Di lokasi, aktivitas penggalian terlihat memakan sebagian badan jalan. Tanah berserakan, arus lalu lintas terganggu, serta tidak tampak papan informasi proyek maupun pengawas resmi. Kondisi tersebut langsung memicu teguran keras dari Wali Kota kepada para pekerja.

Tri Adhianto mempertanyakan dokumen perizinan dan penanggung jawab proyek. Namun, tidak ada pihak pengawas atau perwakilan perusahaan yang dapat memberikan penjelasan memadai. Situasi ini membuatnya mengambil langkah tegas.
“Saya minta pekerjaan ini dihentikan sekarang juga. Tidak boleh ada aktivitas proyek tanpa kejelasan izin. Ini menyangkut ketertiban kota dan keselamatan masyarakat,” tegas Tri di lokasi.
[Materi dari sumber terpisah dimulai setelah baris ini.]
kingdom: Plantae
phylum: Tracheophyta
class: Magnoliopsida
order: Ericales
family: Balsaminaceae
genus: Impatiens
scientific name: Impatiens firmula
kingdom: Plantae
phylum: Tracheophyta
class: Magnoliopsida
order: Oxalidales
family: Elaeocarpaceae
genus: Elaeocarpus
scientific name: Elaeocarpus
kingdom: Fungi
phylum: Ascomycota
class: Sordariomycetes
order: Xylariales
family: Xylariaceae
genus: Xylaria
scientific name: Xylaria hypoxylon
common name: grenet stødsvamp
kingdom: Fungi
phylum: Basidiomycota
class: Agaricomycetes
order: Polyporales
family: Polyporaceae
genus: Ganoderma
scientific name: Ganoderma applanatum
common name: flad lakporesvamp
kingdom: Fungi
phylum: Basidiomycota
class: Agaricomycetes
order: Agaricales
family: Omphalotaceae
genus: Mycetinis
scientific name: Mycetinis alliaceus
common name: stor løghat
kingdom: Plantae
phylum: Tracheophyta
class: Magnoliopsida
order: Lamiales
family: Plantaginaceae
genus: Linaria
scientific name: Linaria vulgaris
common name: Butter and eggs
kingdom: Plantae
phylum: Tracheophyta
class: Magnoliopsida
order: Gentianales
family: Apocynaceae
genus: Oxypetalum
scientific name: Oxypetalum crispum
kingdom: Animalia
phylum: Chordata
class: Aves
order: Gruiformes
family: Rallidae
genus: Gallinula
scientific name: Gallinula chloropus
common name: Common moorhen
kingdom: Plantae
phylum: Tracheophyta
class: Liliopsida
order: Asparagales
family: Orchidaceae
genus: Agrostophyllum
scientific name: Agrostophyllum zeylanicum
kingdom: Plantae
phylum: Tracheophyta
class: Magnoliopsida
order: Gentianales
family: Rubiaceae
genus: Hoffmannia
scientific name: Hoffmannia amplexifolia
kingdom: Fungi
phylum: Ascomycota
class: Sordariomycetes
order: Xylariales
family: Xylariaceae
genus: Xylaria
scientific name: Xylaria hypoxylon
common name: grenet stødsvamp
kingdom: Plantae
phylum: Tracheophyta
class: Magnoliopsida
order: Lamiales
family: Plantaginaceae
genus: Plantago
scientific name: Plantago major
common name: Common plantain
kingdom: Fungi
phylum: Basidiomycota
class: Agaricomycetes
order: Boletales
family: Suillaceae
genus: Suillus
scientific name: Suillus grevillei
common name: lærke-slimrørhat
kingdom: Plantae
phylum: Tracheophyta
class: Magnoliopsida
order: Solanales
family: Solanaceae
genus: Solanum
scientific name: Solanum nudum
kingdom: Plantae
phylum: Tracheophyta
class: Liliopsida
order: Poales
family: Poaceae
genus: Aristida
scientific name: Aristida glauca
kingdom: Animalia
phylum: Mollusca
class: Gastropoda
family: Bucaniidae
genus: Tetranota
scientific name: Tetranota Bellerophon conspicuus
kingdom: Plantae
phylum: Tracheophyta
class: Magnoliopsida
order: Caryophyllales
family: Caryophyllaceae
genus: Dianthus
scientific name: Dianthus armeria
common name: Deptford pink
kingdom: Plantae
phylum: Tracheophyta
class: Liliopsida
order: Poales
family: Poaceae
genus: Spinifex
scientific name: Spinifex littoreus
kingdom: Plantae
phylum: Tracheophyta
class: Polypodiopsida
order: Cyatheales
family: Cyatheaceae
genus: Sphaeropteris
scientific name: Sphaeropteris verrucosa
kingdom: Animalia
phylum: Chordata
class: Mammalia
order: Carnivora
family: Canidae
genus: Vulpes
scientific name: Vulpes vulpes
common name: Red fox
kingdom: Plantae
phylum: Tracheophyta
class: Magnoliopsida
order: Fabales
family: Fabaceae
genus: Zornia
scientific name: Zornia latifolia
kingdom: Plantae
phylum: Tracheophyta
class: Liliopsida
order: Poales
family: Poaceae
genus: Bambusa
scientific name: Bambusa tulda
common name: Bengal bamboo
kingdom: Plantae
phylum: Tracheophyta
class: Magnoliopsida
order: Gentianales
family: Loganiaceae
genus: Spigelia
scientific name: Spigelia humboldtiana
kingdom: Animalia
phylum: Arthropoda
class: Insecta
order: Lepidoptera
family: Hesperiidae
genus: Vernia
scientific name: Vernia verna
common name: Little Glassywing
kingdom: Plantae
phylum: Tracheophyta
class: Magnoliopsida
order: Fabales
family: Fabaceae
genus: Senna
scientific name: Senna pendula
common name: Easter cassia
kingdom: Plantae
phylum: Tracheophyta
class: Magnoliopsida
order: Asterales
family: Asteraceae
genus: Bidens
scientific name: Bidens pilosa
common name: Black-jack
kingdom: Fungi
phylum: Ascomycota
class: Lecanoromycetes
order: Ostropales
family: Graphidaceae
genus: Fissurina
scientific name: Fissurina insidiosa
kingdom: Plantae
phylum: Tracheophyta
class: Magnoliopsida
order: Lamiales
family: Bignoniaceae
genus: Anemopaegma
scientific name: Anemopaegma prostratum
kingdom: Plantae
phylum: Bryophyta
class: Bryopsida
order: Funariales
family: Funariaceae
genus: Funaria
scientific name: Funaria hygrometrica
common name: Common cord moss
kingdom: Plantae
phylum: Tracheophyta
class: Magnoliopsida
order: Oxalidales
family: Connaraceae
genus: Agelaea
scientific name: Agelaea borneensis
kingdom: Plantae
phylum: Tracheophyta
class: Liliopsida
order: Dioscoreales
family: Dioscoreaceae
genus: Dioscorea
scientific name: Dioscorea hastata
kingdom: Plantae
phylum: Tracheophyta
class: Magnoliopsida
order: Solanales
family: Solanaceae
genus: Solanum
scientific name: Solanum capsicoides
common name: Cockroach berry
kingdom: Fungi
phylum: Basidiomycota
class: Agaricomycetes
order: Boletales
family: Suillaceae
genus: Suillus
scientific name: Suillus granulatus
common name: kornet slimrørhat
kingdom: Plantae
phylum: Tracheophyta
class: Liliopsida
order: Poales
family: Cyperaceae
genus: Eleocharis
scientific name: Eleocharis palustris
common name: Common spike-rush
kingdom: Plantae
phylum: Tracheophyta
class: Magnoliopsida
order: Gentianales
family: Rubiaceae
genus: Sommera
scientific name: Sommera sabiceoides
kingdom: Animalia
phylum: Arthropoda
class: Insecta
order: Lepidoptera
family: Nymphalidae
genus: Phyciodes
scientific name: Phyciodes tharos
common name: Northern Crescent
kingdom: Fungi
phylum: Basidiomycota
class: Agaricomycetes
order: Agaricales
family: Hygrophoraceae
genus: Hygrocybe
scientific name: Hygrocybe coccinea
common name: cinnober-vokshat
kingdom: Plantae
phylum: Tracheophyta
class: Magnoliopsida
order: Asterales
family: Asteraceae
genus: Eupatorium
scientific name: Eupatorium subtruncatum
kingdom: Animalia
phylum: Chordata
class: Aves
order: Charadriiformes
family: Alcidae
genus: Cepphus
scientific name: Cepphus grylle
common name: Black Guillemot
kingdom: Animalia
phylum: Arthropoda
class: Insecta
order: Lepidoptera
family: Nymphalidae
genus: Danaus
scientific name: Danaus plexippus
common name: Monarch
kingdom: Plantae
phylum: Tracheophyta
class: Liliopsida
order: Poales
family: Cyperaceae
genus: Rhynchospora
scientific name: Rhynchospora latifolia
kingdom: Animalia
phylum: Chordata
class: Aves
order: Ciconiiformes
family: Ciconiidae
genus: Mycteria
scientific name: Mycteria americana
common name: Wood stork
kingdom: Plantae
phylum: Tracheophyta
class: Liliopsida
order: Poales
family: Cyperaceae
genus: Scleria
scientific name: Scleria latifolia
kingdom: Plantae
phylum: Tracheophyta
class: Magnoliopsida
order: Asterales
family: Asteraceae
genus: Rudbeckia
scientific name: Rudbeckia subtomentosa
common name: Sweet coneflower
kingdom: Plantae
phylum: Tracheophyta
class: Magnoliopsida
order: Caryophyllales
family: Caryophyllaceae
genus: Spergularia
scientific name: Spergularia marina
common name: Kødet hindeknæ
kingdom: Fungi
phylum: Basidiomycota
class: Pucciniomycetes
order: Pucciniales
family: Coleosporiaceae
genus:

Ia juga memerintahkan agar alat kerja diamankan sementara di Kantor Kecamatan Bekasi Utara hingga ada kejelasan administrasi dan legalitas proyek. Langkah tersebut dilakukan untuk memastikan tidak ada aktivitas pekerjaan tanpa prosedur resmi.
Selain menegur pekerja, Wali Kota turut memberikan peringatan kepada camat dan lurah setempat agar memperketat pengawasan wilayah.

“Camat dan lurah harus lebih peka dan teliti. Jangan sampai proyek yang tidak berizin berjalan begitu saja dan akhirnya berdampak buruk bagi pemerintah daerah maupun masyarakat,” ujarnya.
Menurutnya, setiap proyek yang menyentuh fasilitas umum wajib melalui prosedur perizinan resmi dan koordinasi dengan pemerintah daerah. Pemerintah Kota Bekasi tidak akan mentolerir pekerjaan liar yang berpotensi merusak infrastruktur dan merugikan warga.
Keluhan Warga Soal Bekas Galian
Penggalian kabel optik tanpa pengawasan disebut sudah beberapa kali ditemukan di berbagai titik. Tidak sedikit lokasi yang setelah digali, tidak dibenahi kembali secara maksimal. Akibatnya, warga sekitar yang harus memperbaiki atau menanggung dampaknya, mulai dari jalan rusak hingga gangguan aktivitas harian.
Langkah penghentian ini menjadi peringatan tegas bahwa ketertiban administrasi dan kepatuhan terhadap aturan adalah hal mutlak dalam setiap proyek pembangunan di wilayah Kota Bekasi. Pemerintah memastikan, proyek di Jl. Kali Abang Tengah tidak akan dilanjutkan sebelum seluruh perizinan dan tanggung jawabnya jelas serta sesuai ketentuan yang berlaku.